#### Exercise brief
Only the number is needed: count the lines below that hold the string "Србије".

Stored data entries
________

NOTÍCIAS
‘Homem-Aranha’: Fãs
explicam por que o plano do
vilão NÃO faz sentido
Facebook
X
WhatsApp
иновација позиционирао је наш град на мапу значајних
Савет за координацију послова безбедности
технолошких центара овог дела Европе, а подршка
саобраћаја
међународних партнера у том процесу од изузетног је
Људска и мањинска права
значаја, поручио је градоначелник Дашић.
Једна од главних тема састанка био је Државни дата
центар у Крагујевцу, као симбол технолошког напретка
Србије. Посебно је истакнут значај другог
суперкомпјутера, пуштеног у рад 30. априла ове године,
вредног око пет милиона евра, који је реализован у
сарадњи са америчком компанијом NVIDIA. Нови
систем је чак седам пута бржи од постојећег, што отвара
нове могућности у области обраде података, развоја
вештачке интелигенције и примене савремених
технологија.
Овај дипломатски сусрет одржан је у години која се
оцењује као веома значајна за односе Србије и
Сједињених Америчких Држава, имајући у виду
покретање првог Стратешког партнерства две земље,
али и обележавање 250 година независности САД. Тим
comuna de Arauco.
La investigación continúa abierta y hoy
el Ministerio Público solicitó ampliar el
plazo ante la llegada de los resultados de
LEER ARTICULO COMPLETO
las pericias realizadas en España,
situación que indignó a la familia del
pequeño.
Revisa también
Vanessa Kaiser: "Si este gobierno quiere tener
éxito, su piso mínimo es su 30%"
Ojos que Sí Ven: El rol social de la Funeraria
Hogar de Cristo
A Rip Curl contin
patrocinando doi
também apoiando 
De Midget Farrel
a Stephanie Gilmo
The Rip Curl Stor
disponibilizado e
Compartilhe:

________

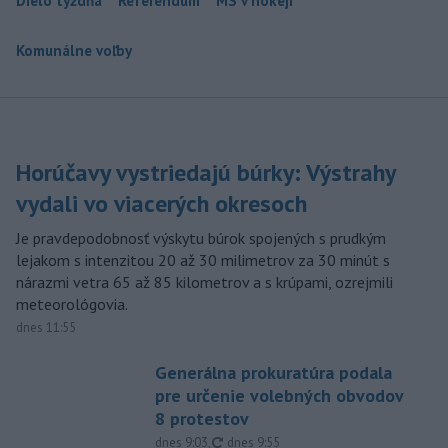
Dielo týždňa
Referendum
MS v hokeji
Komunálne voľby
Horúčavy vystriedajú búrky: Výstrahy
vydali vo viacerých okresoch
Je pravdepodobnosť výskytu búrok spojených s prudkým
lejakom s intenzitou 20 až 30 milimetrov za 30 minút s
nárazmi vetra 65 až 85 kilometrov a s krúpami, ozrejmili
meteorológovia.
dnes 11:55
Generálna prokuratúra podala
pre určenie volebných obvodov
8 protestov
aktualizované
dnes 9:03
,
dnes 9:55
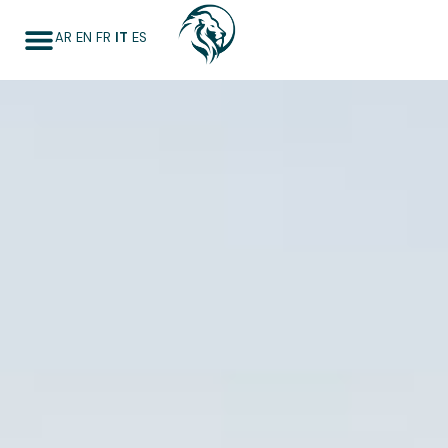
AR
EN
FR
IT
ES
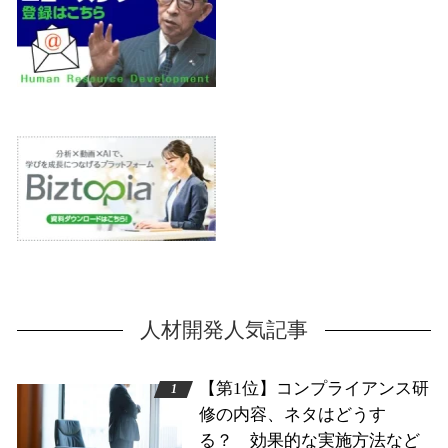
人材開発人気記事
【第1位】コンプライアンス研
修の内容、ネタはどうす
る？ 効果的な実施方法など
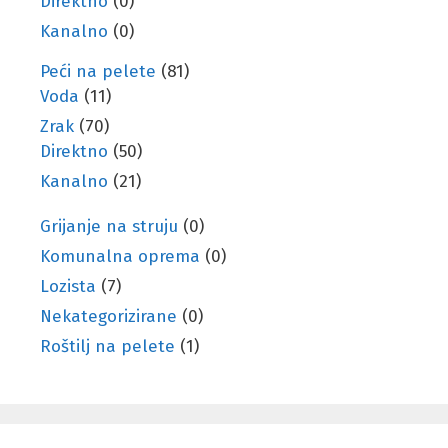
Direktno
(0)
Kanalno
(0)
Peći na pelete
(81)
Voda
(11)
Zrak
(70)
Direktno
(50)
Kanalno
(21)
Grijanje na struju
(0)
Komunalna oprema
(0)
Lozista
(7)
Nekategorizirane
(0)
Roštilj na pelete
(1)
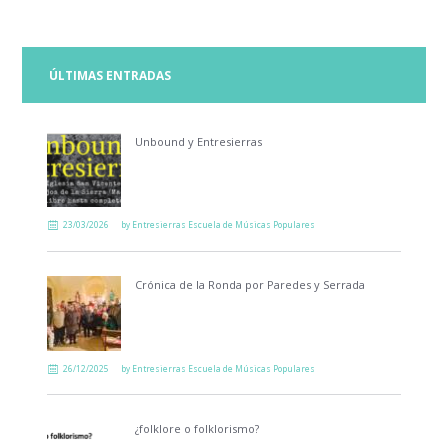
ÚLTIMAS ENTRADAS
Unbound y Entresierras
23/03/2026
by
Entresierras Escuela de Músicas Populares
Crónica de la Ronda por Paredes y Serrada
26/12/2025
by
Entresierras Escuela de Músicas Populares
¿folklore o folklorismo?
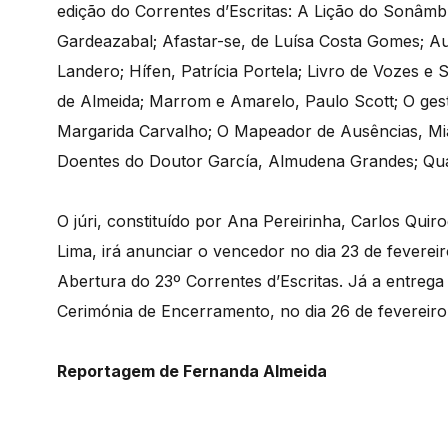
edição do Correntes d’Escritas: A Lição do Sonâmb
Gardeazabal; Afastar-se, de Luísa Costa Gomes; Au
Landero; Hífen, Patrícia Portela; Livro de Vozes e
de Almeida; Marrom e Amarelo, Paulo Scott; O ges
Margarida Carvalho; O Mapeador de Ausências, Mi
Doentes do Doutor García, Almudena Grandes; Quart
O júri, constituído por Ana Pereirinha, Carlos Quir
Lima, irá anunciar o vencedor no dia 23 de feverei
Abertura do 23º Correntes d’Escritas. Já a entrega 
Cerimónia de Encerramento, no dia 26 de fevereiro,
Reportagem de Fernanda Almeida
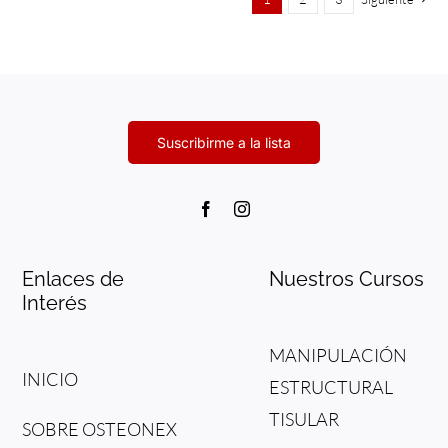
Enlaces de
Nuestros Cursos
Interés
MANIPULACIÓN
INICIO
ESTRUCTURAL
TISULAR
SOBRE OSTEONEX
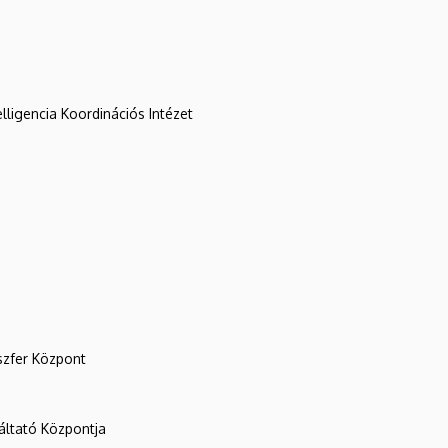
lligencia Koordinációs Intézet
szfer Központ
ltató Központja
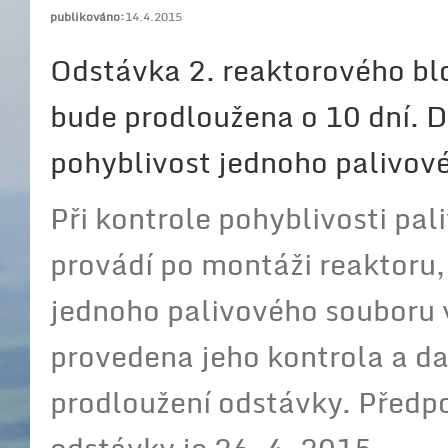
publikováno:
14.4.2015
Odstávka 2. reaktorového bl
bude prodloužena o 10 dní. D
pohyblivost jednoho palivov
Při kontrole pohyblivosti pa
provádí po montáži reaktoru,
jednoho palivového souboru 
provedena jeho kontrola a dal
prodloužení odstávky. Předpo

________

#### The answer
2